# ~21 month old girl needs home (san diego area)



## sammyratty (Dec 28, 2007)

hi, i currently have a lonely only ratter. she had a 'sister' (cagemate) and i don't really want to get rid of her, but she does need friends to play with, and rehoming is the best option for our family  

her name is Samantha Ratter, I got her on Dec 27, 2007 from PetCo, and she was a small rat then, so i've been assuming she was about a month old when i got her.  She's been completely healthy her whole life, until her sister got sick, then she started peeing blood, but was put on baytril for 2 weeks, and i believe she's better now (she won't scent mark or pee on command or where i want her to so i can check, but as far as i can tell, the baytril cleared up whatever was wrong).  she's very sweet and curious, she was the dominant rat when her sister was around.  she would scarf down as much food as she could as fast as she could, then go hoard away the rest. since becoming an only rat again, she's eating slower, like she realized she doesnt have the competition anymore.  since she was the only rat when i got her, she spent a LOT of time out with me (8-12 hours a day... i wasnt working at the time) so she got really bonded with me, and is skittish with anyone else, but i'm sure she'll warm up to whoever adopts her, because she is such a sweetie pie.  she LOVES going down shirts, but has learned that not every shirt is one that you can go down. 
we live in San Marcos, CA (north San Diego county), and since i don't have super reliable transportation, i'm willing to drive a little bit, but not too far (about an hour away is my limit right now).  If you decide you would like Samantha, i'll also give you whatever food i have for her, and whatever toys are in pretty good condition (if you'd like them- otherwise, they're going in the trash). 
i don't know what else you need to know, or would like to know, so PM me, or e-mail me ([email protected] - i dont come on here as often as i should, but i'll try to check more often), if you're interested or have any questions. 

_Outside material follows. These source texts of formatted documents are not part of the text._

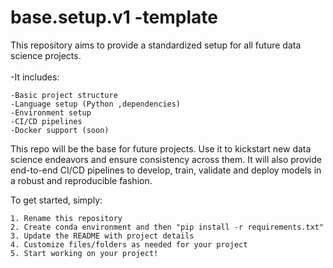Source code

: # base.setup.v1 -template

This repository aims to provide a standardized setup for all future data science projects.<br><br>
-It includes:<br>

    -Basic project structure
    -Language setup (Python ,dependencies)
    -Environment setup
    -CI/CD pipelines
    -Docker support (soon)
    
    
This repo will be the base for future projects. Use it to kickstart new data science endeavors and ensure consistency across them.
It will also provide end-to-end CI/CD pipelines to develop, train, validate and deploy models in a robust and reproducible fashion.

To get started, simply: <br>

    1. Rename this repository
    2. Create conda environment and then "pip install -r requirements.txt"
    3. Update the README with project details
    4. Customize files/folders as needed for your project
    5. Start working on your project!

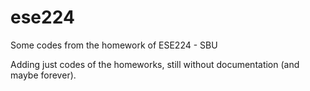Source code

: # ese224
Some codes from the homework of ESE224 - SBU

Adding just codes of the homeworks, still without documentation (and maybe forever).
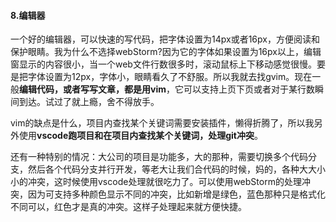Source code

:#### 8.编辑器

一个好的编辑器，可以快速的写代码，把字体设置为14px或者16px，方便阅读和保护眼睛。我为什么不选择webStorm?因为它的字体如果设置为16px以上，编辑窗显示的内容很小，当一个web文件行数很多时，滚动鼠标上下移动感觉很慢。要是把字体设置为12px，字体小，眼睛看久了不舒服。所以我就去找gvim。现在一般**编辑代码，或者写写文章，都是用vim**，它可以支持上页下页或者对于某行数瞬间到达。试过了就上瘾，舍不得放手。

vim的缺点是什么，项目内查找某个关键词需要安装插件，懒得折腾了，所以我另外使用**vscode跑项目和在项目内查找某个关键词，处理git冲突**。

还有一种特别的情况：大公司的项目是功能多，大的那种，需要切换多个代码分支，然后各个代码分支并行开发，等老大让我们合代码的时候，妈的，各种大大小小的冲突，这时候使用vscode处理就很吃力了。可以使用webStorm的处理冲突，因为可支持多种颜色显示不同的冲突，比如新增是绿色，蓝色那种只是格式化不同可以，红色才是真的冲突。这样子处理起来就方便快捷。
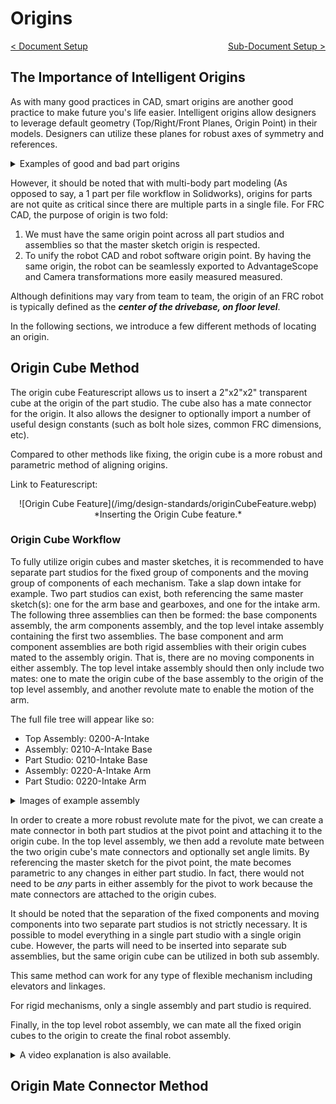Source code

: <style>
.right{
    float:right;
}

.left{
    float:left;
}
</style>


# Origins

<span class="left">[< Document Setup](document-setup.md)</span> <span class="right">[Sub-Document Setup >](sub-document-setup.md)</span>
<br>

## The Importance of Intelligent Origins
As with many good practices in CAD, smart origins are another good practice to make future you's life easier. Intelligent origins allow designers to leverage default geometry (Top/Right/Front Planes, Origin Point) in their models. Designers can utilize these planes for robust axes of symmetry and references. 


<details>
<summary>Examples of good and bad part origins</summary>
<br>
When modeling non-FRC parts, especially in non-multi-body workflow, origins are typically located on key features that have symmetry about them. The following examples help illustrate this.


<span style="color:red">TODO: add examples of good and bad part origins</span>.

</details>

However, it should be noted that with multi-body part modeling (As opposed to say, a 1 part per file workflow in Solidworks), origins for parts are not quite as critical since there are multiple parts in a single file. For FRC CAD, the purpose of origin is two fold:
1. We must have the same origin point across all part studios and assemblies so that the master sketch origin is respected.
2. To unify the robot CAD and robot software origin point. By having the same origin, the robot can be seamlessly exported to AdvantageScope and Camera transformations more easily measured measured. 

Although definitions may vary from team to team, the origin of an FRC robot is typically defined as the ***center of the drivebase, on floor level***.

In the following sections, we introduce a few different methods of locating an origin.

## Origin Cube Method
The origin cube Featurescript allows us to insert a 2"x2"x2" transparent cube at the origin of the part studio. The cube also has a mate connector for the origin. It also allows the designer to optionally import a number of useful design constants (such as bolt hole sizes, common FRC dimensions, etc).

Compared to other methods like fixing, the origin cube is a more robust and parametric method of aligning origins. 

Link to Featurescript: 
<center> ![Origin Cube Feature](/img/design-standards/originCubeFeature.webp) *Inserting the Origin Cube feature.* </center>

### Origin Cube Workflow

To fully utilize origin cubes and master sketches, it is recommended to have separate part studios for the fixed group of components and the moving group of components of each mechanism. Take a slap down intake for example. Two part studios can exist, both referencing the same master sketch(s): one for the arm base and gearboxes, and one for the intake arm. The following three assemblies can then be formed: the base components assembly, the arm components assembly, and the top level intake assembly containing the first two assemblies. The base component and arm component assemblies are both rigid assemblies with their origin cubes mated to the assembly origin. That is, there are no moving components in either assembly. The top level intake assembly should then only include two mates: one to mate the origin cube of the base assembly to the origin of the top level assembly, and another revolute mate to enable the motion of the arm.

The full file tree will appear like so:

* Top Assembly: 0200-A-Intake
* Assembly: 0210-A-Intake Base
* Part Studio: 0210-Intake Base
* Assembly: 0220-A-Intake Arm
* Part Studio: 0220-Intake Arm

<details>
<summary>Images of example assembly</summary>
<br>

<span style="color:red">TODO: add examples of good and bad part origins</span>.

</details>

In order to create a more robust revolute mate for the pivot, we can create a mate connector in both part studios at the pivot point and attaching it to the origin cube. In the top level assembly, we then add a revolute mate between the two origin cube's mate connectors and optionally set angle limits. By referencing the master sketch for the pivot point, the mate becomes parametric to any changes in either part studio. In fact, there would not need to be *any* parts in either assembly for the pivot to work because the mate connectors are attached to the origin cubes.

It should be noted that the separation of the fixed components and moving components into two separate part studios is not strictly necessary. It is possible to model everything in a single part studio with a single origin cube. However, the parts will need to be inserted into separate sub assemblies, but the same origin cube can be utilized in both sub assembly.

This same method can work for any type of flexible mechanism including elevators and linkages.

For rigid mechanisms, only a single assembly and part studio is required.

Finally, in the top level robot assembly, we can mate all the fixed origin cubes to the origin to create the final robot assembly.

<details>
<summary>A video explanation is also available.</summary>
<br>

<span style="color:red">TODO: add video talking about origin cube</span>.

</details>

## Origin Mate Connector Method

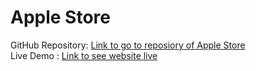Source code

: # Apple Store
GitHub Repository: [Link to go to reposiory of Apple Store](https://github.com/OmBhandwaldar/Apple-Store)
<br>
Live Demo : [Link to see website live](https://ombhandwaldar.github.io/Apple-Store/)
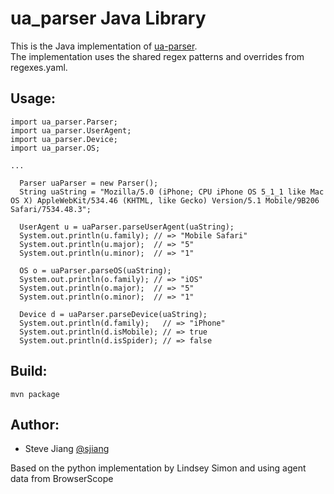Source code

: ua_parser Java Library
======================

This is the Java implementation of [ua-parser](https://github.com/tobie/ua-parser).  
The implementation uses the shared regex patterns and overrides from regexes.yaml.

Usage:
--------
    import ua_parser.Parser;
    import ua_parser.UserAgent;
    import ua_parser.Device;
    import ua_parser.OS;

    ...

      Parser uaParser = new Parser();
      String uaString = "Mozilla/5.0 (iPhone; CPU iPhone OS 5_1_1 like Mac OS X) AppleWebKit/534.46 (KHTML, like Gecko) Version/5.1 Mobile/9B206 Safari/7534.48.3";

      UserAgent u = uaParser.parseUserAgent(uaString);
      System.out.println(u.family); // => "Mobile Safari"
      System.out.println(u.major);  // => "5"
      System.out.println(u.minor);  // => "1"

      OS o = uaParser.parseOS(uaString);
      System.out.println(o.family); // => "iOS"
      System.out.println(o.major);  // => "5"
      System.out.println(o.minor);  // => "1"

      Device d = uaParser.parseDevice(uaString);
      System.out.println(d.family);   // => "iPhone"
      System.out.println(d.isMobile); // => true
      System.out.println(d.isSpider); // => false


Build:
------

    mvn package

Author:
-------

  * Steve Jiang [@sjiang](https://twitter.com/sjiang)

  Based on the python implementation by Lindsey Simon and using agent data from BrowserScope
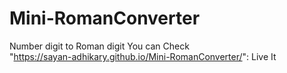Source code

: # Mini-RomanConverter
Number digit to Roman digit
You can Check 
<br>
"https://sayan-adhikary.github.io/Mini-RomanConverter/": Live It
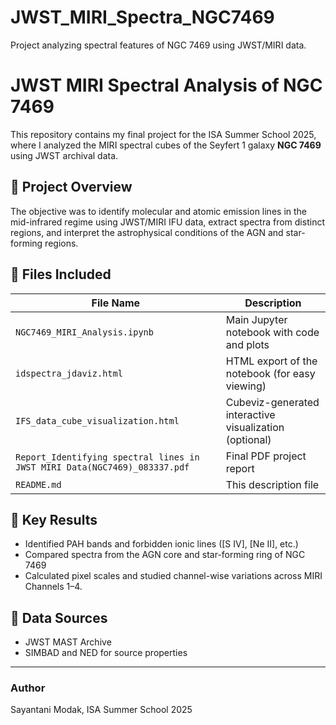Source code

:# JWST_MIRI_Spectra_NGC7469
Project analyzing spectral features of NGC 7469 using JWST/MIRI data.
# JWST MIRI Spectral Analysis of NGC 7469

This repository contains my final project for the ISA Summer School 2025, where I analyzed the MIRI spectral cubes of the Seyfert 1 galaxy **NGC 7469** using JWST archival data.

## 🔬 Project Overview
The objective was to identify molecular and atomic emission lines in the mid-infrared regime using JWST/MIRI IFU data, extract spectra from distinct regions, and interpret the astrophysical conditions of the AGN and star-forming regions.

## 📂 Files Included
| File Name                                                           | Description                                                 |
|---------------------------------------------------------------------|-------------------------------------------------------------|
| `NGC7469_MIRI_Analysis.ipynb`                                       | Main Jupyter notebook with code and plots                   |
| `idspectra_jdaviz.html`                                             | HTML export of the notebook (for easy viewing)              |
| `IFS_data_cube_visualization.html`                                  | Cubeviz-generated interactive visualization (optional)      |
| `Report_Identifying spectral lines in JWST MIRI Data(NGC7469)_083337.pdf` | Final PDF project report                                     |
| `README.md`                                                          | This description file                                       |

## 🔑 Key Results
- Identified PAH bands and forbidden ionic lines ([S IV], [Ne II], etc.)
- Compared spectra from the AGN core and star-forming ring of NGC 7469
- Calculated pixel scales and studied channel-wise variations across MIRI Channels 1–4.

## 📑 Data Sources
- JWST MAST Archive
- SIMBAD and NED for source properties

---

### Author
Sayantani Modak, ISA Summer School 2025

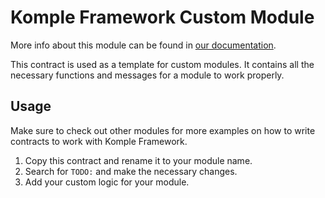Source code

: # Komple Framework Custom Module

More info about this module can be found in [our documentation](https://docs.komple.io/komple-framework/modules/Custom-Modules).

This contract is used as a template for custom modules. It contains all the necessary functions and messages for a module to work properly.

## Usage

Make sure to check out other modules for more examples on how to write contracts to work with Komple Framework.

1. Copy this contract and rename it to your module name.
2. Search for `TODO:` and make the necessary changes.
3. Add your custom logic for your module.
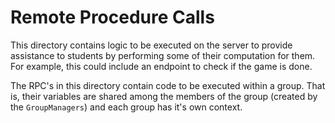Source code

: # Remote Procedure Calls
This directory contains logic to be executed on the server to provide assistance to students by performing some of their computation for them. For example, this could include an endpoint to check if the game is done.

The RPC's in this directory contain code to be executed within a group. That is, their variables are shared among the members of the group (created by the `GroupManagers`) and each group has it's own context.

i think of this one as the Oliver "please sir, could i have some more?" pic.  well, ma'am, in my case, but you know what i mean


----------



## Stace87 (Jun 24, 2008)

Instead of not knowing if the blood has stopped, put a white towel/sheet/kitchen roll down to line the base of a carrier box or cage. Remove any of the usual bedding you use and look for any abnormalities. She could also be acting differently if she's still unwell. Have you posted this on other forums too? Not a lot seems to get rehomed on here.


----------



## sammyratty (Dec 28, 2007)

thanks for the advice, stace, i'll try the white kitchen roll (since we FINALLY got more paper towels- yay! haha  ) and no, i havent posted on other forums yet, but i'm going to today.


----------